_Selected passage_
%%
On Content-Addressable Identifiers

An identifier is content-addressable if it can be derived from the content of an object. This is usually done by computing the cryptographic digest (hash) of the underlying content. With a content-addressable identifier, someone can fetch the object and validate if its what’s expected by recomputing the hash.

There are several successful uses of content-based addressing:

Git uses commit hashes to specify point-in-time in a repository. The commit hash is only meaningful with respect to a given repository.
Docker-based systems use the hash of image layers to address them. When you pull a docker image, the registry returns a manifest containing hashes for all the layers contained in the image. Then the client pulls those images using those hashes.

Digest Agility

The concept of digest agility refers to the ability to change the digest algorithm when necessary. This can be achieved by encoding the hashing algorithm into the identifier itself. Docker does this by using:

sha256:19236d74d6a0ffb7bdaee...

Multihash does it by encoding the hash using a lookup table:

11148a173fd3e32c0fa78b90fe42d305f202244e2739
Prefix: 11 (sha1)

Either method allows multiple identifiers for the same object. That is, a sha256 identifier and a sha512 identifier can be used to access the same underlying object, if the storage mechanism supports such functionality.

The case for normalization

If the addressed object can have multiple representations, a normalization can be desirable. For example, a JSON document can have multiple equivalent representations. The following two JSON objects are identical for most practical purposes, and a normalization process may assign the same identifier to both objects:

{
  "a": "b",
  "c": "d" 
}

{
  "c": "d",
  "a": "b"
%%
_Problem requirements_
Reproduce the passage on content-addressable identifiers above in full, word for word.

_Entries supplied_
%%
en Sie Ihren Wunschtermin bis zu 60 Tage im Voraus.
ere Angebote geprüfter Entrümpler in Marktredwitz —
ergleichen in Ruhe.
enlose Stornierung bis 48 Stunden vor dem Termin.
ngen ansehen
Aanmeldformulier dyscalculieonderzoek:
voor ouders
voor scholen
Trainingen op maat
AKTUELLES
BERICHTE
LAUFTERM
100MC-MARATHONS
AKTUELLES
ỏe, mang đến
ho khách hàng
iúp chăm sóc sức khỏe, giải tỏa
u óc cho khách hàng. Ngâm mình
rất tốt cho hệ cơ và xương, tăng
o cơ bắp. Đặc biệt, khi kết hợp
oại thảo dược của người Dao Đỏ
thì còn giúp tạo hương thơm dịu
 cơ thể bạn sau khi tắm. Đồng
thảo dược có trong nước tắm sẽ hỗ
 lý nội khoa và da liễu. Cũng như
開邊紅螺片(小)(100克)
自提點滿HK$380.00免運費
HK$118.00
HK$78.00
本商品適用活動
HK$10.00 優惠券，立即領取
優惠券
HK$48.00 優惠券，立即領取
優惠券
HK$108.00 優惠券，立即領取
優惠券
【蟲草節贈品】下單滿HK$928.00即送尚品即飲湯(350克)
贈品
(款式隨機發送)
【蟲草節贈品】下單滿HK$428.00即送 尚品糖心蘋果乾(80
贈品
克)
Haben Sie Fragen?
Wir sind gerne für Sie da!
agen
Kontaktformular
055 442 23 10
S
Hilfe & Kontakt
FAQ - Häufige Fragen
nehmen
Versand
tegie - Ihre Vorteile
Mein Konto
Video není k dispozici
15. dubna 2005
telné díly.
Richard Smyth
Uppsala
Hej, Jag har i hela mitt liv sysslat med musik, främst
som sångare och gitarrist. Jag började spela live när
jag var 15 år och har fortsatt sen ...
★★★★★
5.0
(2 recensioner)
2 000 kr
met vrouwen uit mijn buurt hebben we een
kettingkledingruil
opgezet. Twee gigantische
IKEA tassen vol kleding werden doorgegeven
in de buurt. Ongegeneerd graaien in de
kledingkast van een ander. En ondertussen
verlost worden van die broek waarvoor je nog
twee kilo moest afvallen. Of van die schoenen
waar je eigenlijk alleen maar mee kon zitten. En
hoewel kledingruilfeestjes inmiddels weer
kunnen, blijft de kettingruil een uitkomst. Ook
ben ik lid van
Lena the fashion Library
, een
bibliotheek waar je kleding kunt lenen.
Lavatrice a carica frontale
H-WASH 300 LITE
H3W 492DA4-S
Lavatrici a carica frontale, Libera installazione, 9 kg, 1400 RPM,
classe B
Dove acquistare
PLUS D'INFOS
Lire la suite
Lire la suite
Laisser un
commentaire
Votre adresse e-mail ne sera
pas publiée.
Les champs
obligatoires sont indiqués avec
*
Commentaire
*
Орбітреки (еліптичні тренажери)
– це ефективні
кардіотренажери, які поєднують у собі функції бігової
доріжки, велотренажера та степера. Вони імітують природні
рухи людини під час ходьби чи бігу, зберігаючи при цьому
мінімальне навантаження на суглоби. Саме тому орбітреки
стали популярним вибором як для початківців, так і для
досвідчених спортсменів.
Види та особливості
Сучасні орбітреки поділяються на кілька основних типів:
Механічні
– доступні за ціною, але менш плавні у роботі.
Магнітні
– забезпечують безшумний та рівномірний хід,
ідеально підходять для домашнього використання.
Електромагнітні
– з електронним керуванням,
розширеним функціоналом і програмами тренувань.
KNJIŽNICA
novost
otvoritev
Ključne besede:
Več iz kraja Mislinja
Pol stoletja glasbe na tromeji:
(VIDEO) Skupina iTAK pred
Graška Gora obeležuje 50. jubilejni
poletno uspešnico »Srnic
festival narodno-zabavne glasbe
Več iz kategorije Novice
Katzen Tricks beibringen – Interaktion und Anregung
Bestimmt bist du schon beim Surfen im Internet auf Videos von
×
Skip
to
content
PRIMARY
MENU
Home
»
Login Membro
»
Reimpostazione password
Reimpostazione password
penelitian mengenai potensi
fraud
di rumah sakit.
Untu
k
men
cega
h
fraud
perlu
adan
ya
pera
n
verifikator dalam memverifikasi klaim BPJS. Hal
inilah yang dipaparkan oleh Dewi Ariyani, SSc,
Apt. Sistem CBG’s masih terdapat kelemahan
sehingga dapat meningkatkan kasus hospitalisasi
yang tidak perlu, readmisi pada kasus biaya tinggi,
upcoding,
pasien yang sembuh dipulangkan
%%
_Solved exercise_
On Content-Addressable Identifiers

An identifier is content-addressable if it can be derived from the content of an object. This is usually done by computing the cryptographic digest (hash) of the underlying content. With a content-addressable identifier, someone can fetch the object and validate if its what’s expected by recomputing the hash.

There are several successful uses of content-based addressing:

Git uses commit hashes to specify point-in-time in a repository. The commit hash is only meaningful with respect to a given repository.
Docker-based systems use the hash of image layers to address them. When you pull a docker image, the registry returns a manifest containing hashes for all the layers contained in the image. Then the client pulls those images using those hashes.

Digest Agility

The concept of digest agility refers to the ability to change the digest algorithm when necessary. This can be achieved by encoding the hashing algorithm into the identifier itself. Docker does this by using:

sha256:19236d74d6a0ffb7bdaee...

Multihash does it by encoding the hash using a lookup table:

11148a173fd3e32c0fa78b90fe42d305f202244e2739
Prefix: 11 (sha1)

Either method allows multiple identifiers for the same object. That is, a sha256 identifier and a sha512 identifier can be used to access the same underlying object, if the storage mechanism supports such functionality.

The case for normalization

If the addressed object can have multiple representations, a normalization can be desirable. For example, a JSON document can have multiple equivalent representations. The following two JSON objects are identical for most practical purposes, and a normalization process may assign the same identifier to both objects:

{
  "a": "b",
  "c": "d" 
}

{
  "c": "d",
  "a": "b"